Everything is in vane. Then the daughter makes a sacrifice to save the mother but doesn't succeed. Now both of them are condemned instead.
Keren Yedaya is a great director. The acting is brilliant here, and the things Yedaya tries to say are obvious, but doesn't underestimate the intelligence of the audience. This is a dark movie, very dark, but it doesn't push you away. Great work!

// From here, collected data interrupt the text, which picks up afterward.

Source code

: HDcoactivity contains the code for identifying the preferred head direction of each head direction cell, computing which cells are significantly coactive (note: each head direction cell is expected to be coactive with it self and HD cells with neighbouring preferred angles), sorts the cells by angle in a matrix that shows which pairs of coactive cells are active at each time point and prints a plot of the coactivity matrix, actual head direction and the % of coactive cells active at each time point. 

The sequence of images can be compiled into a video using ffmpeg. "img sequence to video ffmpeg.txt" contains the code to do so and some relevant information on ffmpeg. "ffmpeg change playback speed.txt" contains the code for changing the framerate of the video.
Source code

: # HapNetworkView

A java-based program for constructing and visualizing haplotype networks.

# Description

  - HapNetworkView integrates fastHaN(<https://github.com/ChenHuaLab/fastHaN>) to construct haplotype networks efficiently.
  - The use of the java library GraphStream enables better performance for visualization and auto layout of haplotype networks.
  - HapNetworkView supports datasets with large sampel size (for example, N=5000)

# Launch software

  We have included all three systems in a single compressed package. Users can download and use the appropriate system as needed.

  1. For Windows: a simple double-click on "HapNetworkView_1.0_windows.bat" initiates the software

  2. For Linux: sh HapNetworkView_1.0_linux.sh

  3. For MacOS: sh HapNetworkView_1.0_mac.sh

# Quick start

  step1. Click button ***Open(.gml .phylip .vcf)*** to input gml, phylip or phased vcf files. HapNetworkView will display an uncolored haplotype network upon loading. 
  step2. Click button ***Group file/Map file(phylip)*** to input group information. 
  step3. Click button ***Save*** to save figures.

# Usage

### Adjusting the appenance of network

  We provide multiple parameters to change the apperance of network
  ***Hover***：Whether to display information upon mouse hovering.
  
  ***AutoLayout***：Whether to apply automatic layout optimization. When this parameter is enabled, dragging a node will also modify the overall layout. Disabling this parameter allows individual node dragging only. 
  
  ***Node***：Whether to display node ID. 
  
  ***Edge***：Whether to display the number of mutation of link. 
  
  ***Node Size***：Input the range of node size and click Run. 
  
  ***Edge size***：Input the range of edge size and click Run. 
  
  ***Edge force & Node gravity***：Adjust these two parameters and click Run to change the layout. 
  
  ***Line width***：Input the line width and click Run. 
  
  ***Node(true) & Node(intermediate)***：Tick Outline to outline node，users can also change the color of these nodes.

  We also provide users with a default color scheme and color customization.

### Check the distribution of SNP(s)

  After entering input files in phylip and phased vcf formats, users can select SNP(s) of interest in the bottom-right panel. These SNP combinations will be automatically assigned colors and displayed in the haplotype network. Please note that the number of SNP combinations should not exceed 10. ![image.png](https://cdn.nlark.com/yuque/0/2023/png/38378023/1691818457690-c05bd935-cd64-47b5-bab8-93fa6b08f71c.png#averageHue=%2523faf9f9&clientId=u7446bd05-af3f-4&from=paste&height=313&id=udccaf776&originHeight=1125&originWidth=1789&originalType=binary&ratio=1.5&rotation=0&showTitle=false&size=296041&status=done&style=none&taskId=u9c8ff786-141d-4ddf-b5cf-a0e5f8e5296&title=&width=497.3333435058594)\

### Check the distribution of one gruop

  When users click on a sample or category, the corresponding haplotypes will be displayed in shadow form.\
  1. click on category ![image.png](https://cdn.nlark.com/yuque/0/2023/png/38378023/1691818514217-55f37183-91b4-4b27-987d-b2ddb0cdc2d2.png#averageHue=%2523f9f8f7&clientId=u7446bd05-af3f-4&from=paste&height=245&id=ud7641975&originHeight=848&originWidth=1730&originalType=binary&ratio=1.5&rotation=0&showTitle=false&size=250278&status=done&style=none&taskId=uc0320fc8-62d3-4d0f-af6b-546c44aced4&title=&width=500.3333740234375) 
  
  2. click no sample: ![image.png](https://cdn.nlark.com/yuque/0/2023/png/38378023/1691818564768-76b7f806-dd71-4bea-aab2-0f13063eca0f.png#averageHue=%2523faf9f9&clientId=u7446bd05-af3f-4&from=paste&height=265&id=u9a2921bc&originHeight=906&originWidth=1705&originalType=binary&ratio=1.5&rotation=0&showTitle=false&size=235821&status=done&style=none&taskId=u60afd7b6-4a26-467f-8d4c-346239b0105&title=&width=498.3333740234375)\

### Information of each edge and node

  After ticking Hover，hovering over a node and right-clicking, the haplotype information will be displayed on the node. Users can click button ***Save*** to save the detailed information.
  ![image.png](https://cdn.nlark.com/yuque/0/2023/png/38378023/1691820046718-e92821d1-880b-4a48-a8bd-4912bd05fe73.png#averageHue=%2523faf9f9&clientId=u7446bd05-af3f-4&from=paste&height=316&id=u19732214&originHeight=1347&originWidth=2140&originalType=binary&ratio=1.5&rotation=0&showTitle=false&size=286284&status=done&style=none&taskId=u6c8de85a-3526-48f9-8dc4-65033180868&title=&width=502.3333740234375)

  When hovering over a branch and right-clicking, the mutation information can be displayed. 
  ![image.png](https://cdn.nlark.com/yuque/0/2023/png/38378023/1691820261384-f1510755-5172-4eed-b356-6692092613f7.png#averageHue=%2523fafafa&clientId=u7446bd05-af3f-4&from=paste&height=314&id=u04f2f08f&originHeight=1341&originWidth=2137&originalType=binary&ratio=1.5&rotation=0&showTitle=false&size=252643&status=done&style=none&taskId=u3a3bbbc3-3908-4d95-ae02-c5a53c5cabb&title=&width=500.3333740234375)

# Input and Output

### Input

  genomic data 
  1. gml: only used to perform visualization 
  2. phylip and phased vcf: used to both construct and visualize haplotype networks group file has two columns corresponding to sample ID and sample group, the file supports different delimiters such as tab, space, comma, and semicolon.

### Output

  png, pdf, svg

There is a general impression in the minds of cinema goers that films about the taboo topic of prostitution are either too dark or to light. Most of the dark films about prostitution are known to have a sort of documentary touch to them whereas light films about prostitution invariably carry the hackneyed "all prostitutes are beautiful and they have a heart of gold" kind of message.For example: Irma La Douce directed by Billy Wilder and Never on Sunday directed by Jules Dassin. It is not so often that a different kind of film is made which can do justice to the depiction of this disturbing theme.Most of the films about prostitution need to have all the right ingredients in order to carry the proper message to viewers.This film by Keren Yedaya called "Or" is a unique film in the history of Israelian cinema.It is for the first time that the absurdist theme of prostitution has been boldly shown especially in the context of evils which disturb the human mind,body and soul.The film is a success as it depicts that the act of prostitution is a modern day evil which is closely associated with other roguish facets of modern age such as crime and drugs.Or can also be read as a sad tale of an irresponsible mother who is unable to take proper care of her daughter.The bizarre thing about this film is that towards its end the evil practice of prostitution is accepted by a person who was single handedly waging a fierce as well as a heroic battle against it.This is a hint to state that there is no possible end to the vicious circle of evil as circumstances even force a strong willed person to be a part of it.
Great movie. Shows the maturity of Israeli cinema. If you're looking for a happy ending or Hollywood romance, don't bother watching this film. If you are looking for something deeper than that, you'll be fascinated throughout the movie. It's difficult to watch, but it's not difficult to follow. The director keeps your attention throughout the film. Veteran Israeli actor Ivgy's daughter is amazing in the role of Or, the daughter of a prostitute, played by the superb Ronit Alqabetz. Look out for Alqabetz in other great Israeli movies, like Late Marriage ("Mariage Tardif" in French). This is stark realism at its best. The moral message is powerful, but nuanced. Ruthie (the mother) comes across very much as much a victim of her own choices.